== WORK TASK ==
From the records that follow, copy every line that contains the word "HDFC".

Collected data:

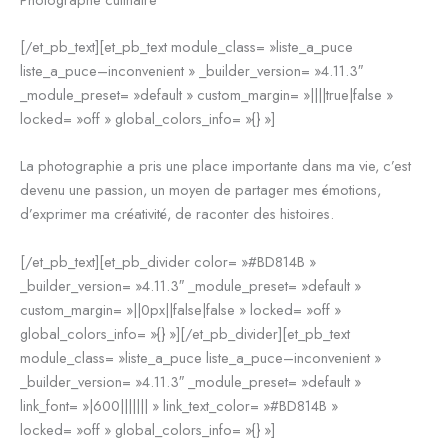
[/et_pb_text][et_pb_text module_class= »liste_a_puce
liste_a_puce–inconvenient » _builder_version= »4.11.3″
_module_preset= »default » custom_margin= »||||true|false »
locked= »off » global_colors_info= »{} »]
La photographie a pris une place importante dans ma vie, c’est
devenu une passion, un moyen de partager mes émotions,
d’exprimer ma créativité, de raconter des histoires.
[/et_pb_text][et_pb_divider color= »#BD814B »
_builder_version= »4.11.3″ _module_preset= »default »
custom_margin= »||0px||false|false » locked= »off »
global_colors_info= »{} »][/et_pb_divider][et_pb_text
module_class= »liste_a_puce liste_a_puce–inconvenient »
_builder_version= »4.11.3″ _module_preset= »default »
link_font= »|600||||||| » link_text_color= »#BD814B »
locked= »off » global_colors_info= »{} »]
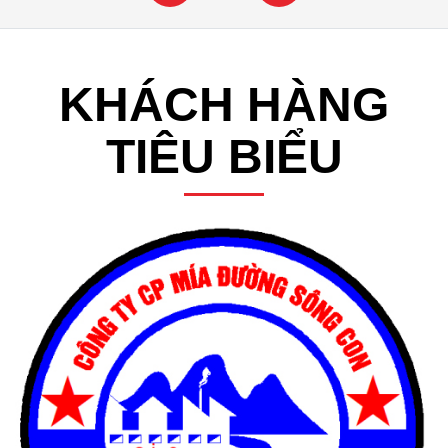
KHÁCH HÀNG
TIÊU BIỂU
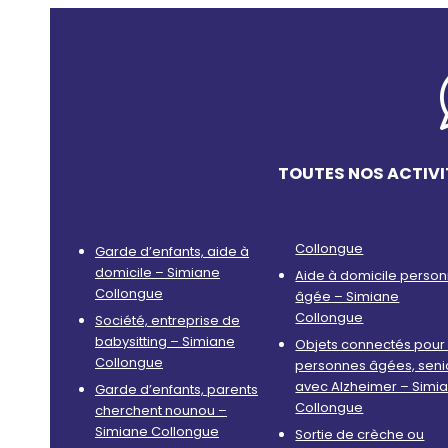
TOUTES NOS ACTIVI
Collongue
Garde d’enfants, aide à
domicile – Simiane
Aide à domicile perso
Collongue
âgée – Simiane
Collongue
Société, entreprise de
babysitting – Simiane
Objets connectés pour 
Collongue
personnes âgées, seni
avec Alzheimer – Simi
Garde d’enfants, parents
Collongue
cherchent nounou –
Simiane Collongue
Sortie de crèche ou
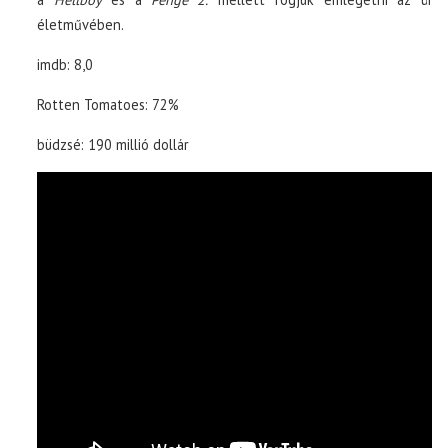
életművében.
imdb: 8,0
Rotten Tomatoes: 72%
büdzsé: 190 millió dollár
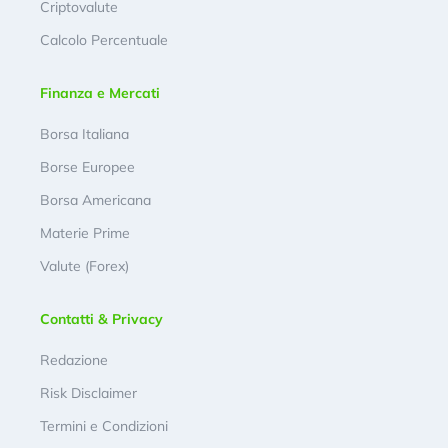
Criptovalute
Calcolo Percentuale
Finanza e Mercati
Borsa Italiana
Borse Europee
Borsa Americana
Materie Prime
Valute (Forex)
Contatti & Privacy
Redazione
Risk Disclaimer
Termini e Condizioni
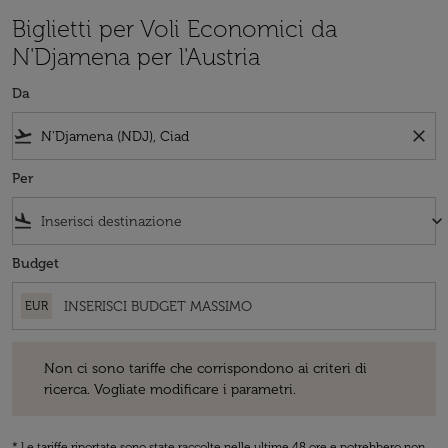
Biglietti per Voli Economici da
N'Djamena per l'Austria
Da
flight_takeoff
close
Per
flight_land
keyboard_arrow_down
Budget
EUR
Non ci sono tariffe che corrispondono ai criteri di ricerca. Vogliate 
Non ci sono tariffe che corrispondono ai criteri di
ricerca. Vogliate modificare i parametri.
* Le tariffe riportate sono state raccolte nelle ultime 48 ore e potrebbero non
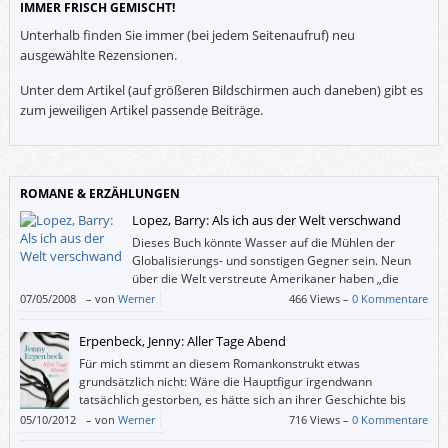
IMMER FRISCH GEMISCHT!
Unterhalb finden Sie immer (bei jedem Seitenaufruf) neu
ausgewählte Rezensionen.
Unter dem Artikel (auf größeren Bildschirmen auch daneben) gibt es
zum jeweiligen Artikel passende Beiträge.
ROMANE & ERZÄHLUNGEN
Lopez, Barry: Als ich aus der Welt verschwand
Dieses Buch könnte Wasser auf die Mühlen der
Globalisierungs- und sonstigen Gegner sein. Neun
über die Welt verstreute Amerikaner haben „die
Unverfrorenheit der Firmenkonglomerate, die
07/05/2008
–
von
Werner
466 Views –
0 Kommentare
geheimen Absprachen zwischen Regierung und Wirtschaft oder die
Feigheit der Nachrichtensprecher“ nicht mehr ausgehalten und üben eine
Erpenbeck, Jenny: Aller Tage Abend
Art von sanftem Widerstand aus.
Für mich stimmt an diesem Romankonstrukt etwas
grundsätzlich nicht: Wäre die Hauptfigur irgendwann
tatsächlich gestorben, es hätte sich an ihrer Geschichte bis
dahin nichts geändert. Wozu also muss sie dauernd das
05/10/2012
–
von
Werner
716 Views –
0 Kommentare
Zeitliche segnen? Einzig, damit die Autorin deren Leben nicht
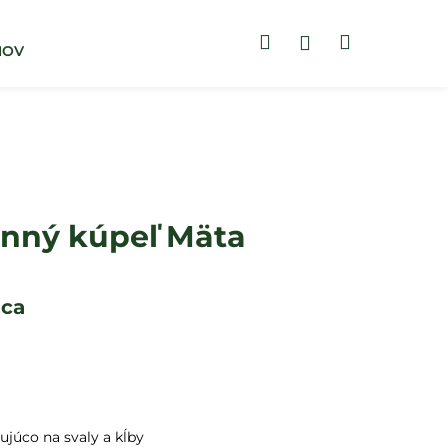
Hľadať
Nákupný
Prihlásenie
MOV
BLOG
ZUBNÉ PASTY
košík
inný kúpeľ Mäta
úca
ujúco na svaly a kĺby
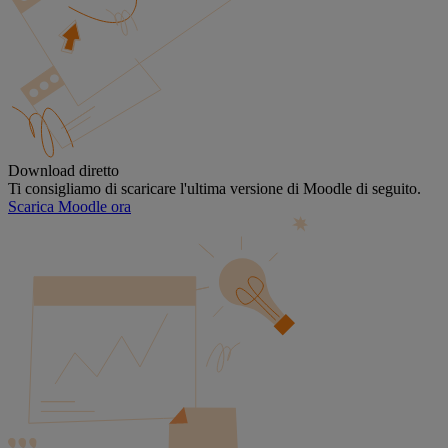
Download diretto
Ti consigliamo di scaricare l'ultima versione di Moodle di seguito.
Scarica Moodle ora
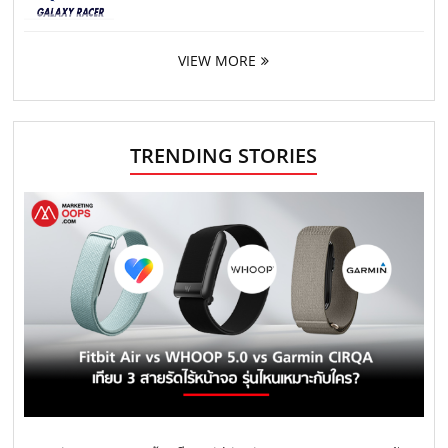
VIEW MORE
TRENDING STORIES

==

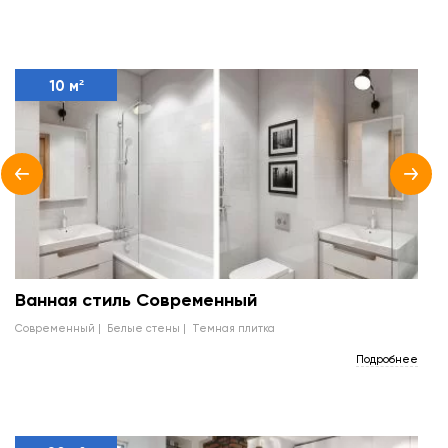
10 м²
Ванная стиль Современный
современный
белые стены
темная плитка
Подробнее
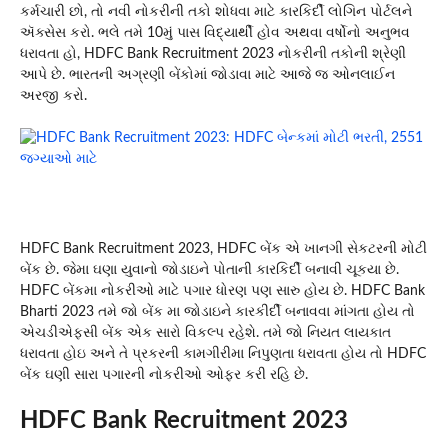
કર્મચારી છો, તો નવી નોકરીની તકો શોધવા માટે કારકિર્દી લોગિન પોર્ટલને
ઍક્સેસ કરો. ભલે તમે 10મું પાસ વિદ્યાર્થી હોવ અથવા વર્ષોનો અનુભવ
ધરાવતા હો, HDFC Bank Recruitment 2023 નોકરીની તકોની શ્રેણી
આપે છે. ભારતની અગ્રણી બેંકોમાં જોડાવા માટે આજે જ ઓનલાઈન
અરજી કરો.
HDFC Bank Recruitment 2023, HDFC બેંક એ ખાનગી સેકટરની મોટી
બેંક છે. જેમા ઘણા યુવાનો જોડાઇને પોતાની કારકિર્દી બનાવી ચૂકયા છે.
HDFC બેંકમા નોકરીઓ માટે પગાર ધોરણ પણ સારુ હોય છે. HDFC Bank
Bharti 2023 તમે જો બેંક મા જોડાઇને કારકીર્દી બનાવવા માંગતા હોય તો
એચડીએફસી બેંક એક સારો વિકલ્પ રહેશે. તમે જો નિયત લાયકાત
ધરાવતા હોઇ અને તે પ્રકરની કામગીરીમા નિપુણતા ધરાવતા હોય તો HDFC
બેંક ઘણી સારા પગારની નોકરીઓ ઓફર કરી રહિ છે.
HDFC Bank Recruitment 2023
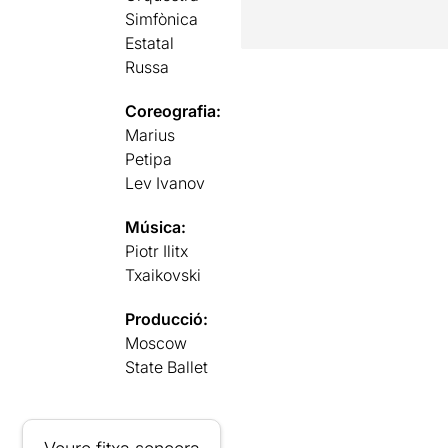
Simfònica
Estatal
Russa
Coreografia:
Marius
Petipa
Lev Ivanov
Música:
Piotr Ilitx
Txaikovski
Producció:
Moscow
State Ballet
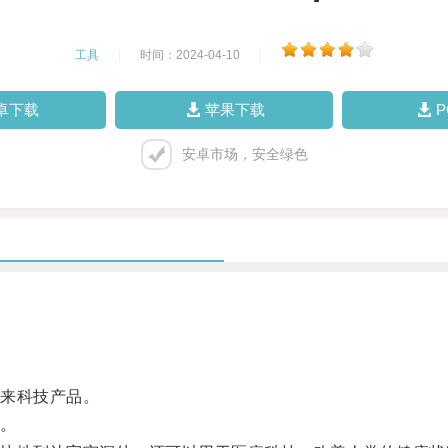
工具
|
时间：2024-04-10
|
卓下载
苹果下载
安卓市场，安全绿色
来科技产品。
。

== SOLUTION TO THE PROBLEM ==
ધરાવતા હો, HDFC Bank Recruitment 2023 નોકરીની તકોની શ્રેણી
HDFC Bank Recruitment 2023, HDFC બેંક એ ખાનગી સેકટરની મોટી
HDFC બેંકમા નોકરીઓ માટે પગાર ધોરણ પણ સારુ હોય છે. HDFC Bank
ધરાવતા હોઇ અને તે પ્રકરની કામગીરીમા નિપુણતા ધરાવતા હોય તો HDFC
HDFC Bank Recruitment 2023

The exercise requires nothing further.